YOUR GOAL: Reproduce the records below with every "table_header" changed to "column_header", keeping all other text unchanged.

STORED ROWS:
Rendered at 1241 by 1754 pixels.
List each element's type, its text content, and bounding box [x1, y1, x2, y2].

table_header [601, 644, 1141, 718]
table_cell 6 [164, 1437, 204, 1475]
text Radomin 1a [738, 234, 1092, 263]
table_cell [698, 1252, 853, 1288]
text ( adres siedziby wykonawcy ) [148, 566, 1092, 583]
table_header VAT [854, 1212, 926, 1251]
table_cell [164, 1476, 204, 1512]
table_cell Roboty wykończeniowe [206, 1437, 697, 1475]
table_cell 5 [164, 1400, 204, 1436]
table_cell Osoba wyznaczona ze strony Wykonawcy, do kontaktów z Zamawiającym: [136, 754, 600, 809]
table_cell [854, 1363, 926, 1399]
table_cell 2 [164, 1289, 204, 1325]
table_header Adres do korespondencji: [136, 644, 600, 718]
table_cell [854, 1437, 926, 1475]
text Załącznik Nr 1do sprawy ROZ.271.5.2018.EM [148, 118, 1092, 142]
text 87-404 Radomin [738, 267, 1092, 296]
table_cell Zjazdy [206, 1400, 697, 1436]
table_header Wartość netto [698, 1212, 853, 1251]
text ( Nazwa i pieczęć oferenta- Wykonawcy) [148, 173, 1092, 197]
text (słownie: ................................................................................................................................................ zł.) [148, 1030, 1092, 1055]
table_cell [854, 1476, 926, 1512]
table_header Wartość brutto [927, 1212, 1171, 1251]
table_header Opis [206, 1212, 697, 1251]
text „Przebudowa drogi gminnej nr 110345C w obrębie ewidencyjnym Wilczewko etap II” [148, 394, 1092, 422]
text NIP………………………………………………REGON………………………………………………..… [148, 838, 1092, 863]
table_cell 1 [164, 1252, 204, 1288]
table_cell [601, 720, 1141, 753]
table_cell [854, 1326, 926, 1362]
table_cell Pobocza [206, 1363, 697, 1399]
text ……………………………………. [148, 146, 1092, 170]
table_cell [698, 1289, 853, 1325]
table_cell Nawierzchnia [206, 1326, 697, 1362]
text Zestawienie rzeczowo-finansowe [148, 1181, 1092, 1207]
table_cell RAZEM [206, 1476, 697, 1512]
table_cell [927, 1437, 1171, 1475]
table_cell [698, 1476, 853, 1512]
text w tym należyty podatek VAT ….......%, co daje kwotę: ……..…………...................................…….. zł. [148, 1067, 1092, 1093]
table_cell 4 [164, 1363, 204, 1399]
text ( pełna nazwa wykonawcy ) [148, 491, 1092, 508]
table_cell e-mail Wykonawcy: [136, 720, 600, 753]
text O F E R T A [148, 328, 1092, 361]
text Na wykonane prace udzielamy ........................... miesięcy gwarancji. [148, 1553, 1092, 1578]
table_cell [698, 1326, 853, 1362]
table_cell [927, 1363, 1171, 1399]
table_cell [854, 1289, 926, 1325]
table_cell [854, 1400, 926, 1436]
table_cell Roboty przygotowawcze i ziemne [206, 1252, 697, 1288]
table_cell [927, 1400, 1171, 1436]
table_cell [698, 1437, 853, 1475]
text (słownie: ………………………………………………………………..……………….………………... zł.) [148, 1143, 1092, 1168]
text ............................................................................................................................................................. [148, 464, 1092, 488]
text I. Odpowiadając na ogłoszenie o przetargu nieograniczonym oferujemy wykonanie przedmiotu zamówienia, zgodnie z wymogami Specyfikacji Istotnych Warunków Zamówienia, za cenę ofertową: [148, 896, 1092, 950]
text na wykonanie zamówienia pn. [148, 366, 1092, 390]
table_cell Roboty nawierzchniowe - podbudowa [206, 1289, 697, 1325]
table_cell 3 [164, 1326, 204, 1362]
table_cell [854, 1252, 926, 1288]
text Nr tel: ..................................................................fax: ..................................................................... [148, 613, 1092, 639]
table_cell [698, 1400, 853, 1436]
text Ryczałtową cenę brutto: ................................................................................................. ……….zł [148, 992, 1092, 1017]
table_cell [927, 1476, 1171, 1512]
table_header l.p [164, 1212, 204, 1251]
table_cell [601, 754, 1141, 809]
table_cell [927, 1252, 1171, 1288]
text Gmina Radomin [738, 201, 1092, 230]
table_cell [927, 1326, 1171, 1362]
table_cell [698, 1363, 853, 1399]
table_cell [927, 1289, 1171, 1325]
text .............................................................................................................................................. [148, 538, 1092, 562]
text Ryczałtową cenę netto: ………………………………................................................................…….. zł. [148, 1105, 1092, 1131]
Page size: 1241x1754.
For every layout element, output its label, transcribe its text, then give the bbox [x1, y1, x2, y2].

RESPONSE:
Rendered at 1241 by 1754 pixels.
List each element's type, its text content, and bounding box [x1, y1, x2, y2].

column_header [601, 644, 1141, 718]
table_cell 6 [164, 1437, 204, 1475]
text Radomin 1a [738, 234, 1092, 263]
table_cell [698, 1252, 853, 1288]
text ( adres siedziby wykonawcy ) [148, 566, 1092, 583]
column_header VAT [854, 1212, 926, 1251]
table_cell [164, 1476, 204, 1512]
table_cell Roboty wykończeniowe [206, 1437, 697, 1475]
table_cell 5 [164, 1400, 204, 1436]
table_cell Osoba wyznaczona ze strony Wykonawcy, do kontaktów z Zamawiającym: [136, 754, 600, 809]
table_cell [854, 1363, 926, 1399]
table_cell 2 [164, 1289, 204, 1325]
column_header Adres do korespondencji: [136, 644, 600, 718]
table_cell [854, 1437, 926, 1475]
text Załącznik Nr 1do sprawy ROZ.271.5.2018.EM [148, 118, 1092, 142]
text 87-404 Radomin [738, 267, 1092, 296]
table_cell Zjazdy [206, 1400, 697, 1436]
column_header Wartość netto [698, 1212, 853, 1251]
text ( Nazwa i pieczęć oferenta- Wykonawcy) [148, 173, 1092, 197]
text (słownie: ................................................................................................................................................ zł.) [148, 1030, 1092, 1055]
table_cell [854, 1476, 926, 1512]
column_header Wartość brutto [927, 1212, 1171, 1251]
column_header Opis [206, 1212, 697, 1251]
text „Przebudowa drogi gminnej nr 110345C w obrębie ewidencyjnym Wilczewko etap II” [148, 394, 1092, 422]
text NIP………………………………………………REGON………………………………………………..… [148, 838, 1092, 863]
table_cell 1 [164, 1252, 204, 1288]
table_cell [601, 720, 1141, 753]
table_cell [854, 1326, 926, 1362]
table_cell Pobocza [206, 1363, 697, 1399]
text ……………………………………. [148, 146, 1092, 170]
table_cell [698, 1289, 853, 1325]
table_cell Nawierzchnia [206, 1326, 697, 1362]
text Zestawienie rzeczowo-finansowe [148, 1181, 1092, 1207]
table_cell RAZEM [206, 1476, 697, 1512]
table_cell [927, 1437, 1171, 1475]
table_cell [698, 1476, 853, 1512]
text w tym należyty podatek VAT ….......%, co daje kwotę: ……..…………...................................…….. zł. [148, 1067, 1092, 1093]
table_cell 4 [164, 1363, 204, 1399]
text ( pełna nazwa wykonawcy ) [148, 491, 1092, 508]
table_cell e-mail Wykonawcy: [136, 720, 600, 753]
text O F E R T A [148, 328, 1092, 361]
text Na wykonane prace udzielamy ........................... miesięcy gwarancji. [148, 1553, 1092, 1578]
table_cell [698, 1326, 853, 1362]
table_cell [927, 1363, 1171, 1399]
table_cell [854, 1289, 926, 1325]
table_cell [854, 1400, 926, 1436]
table_cell Roboty przygotowawcze i ziemne [206, 1252, 697, 1288]
table_cell [927, 1400, 1171, 1436]
table_cell [698, 1437, 853, 1475]
text (słownie: ………………………………………………………………..……………….………………... zł.) [148, 1143, 1092, 1168]
text ............................................................................................................................................................. [148, 464, 1092, 488]
text I. Odpowiadając na ogłoszenie o przetargu nieograniczonym oferujemy wykonanie przedmiotu zamówienia, zgodnie z wymogami Specyfikacji Istotnych Warunków Zamówienia, za cenę ofertową: [148, 896, 1092, 950]
text na wykonanie zamówienia pn. [148, 366, 1092, 390]
table_cell Roboty nawierzchniowe - podbudowa [206, 1289, 697, 1325]
table_cell 3 [164, 1326, 204, 1362]
table_cell [854, 1252, 926, 1288]
text Nr tel: ..................................................................fax: ..................................................................... [148, 613, 1092, 639]
table_cell [698, 1400, 853, 1436]
text Ryczałtową cenę brutto: ................................................................................................. ……….zł [148, 992, 1092, 1017]
table_cell [927, 1476, 1171, 1512]
column_header l.p [164, 1212, 204, 1251]
table_cell [601, 754, 1141, 809]
table_cell [927, 1252, 1171, 1288]
text Gmina Radomin [738, 201, 1092, 230]
table_cell [927, 1326, 1171, 1362]
table_cell [698, 1363, 853, 1399]
table_cell [927, 1289, 1171, 1325]
text .............................................................................................................................................. [148, 538, 1092, 562]
text Ryczałtową cenę netto: ………………………………................................................................…….. zł. [148, 1105, 1092, 1131]
Page size: 1241x1754.
For every layout element, output its label, transcribe its text, then give the bbox [x1, y1, x2, y2].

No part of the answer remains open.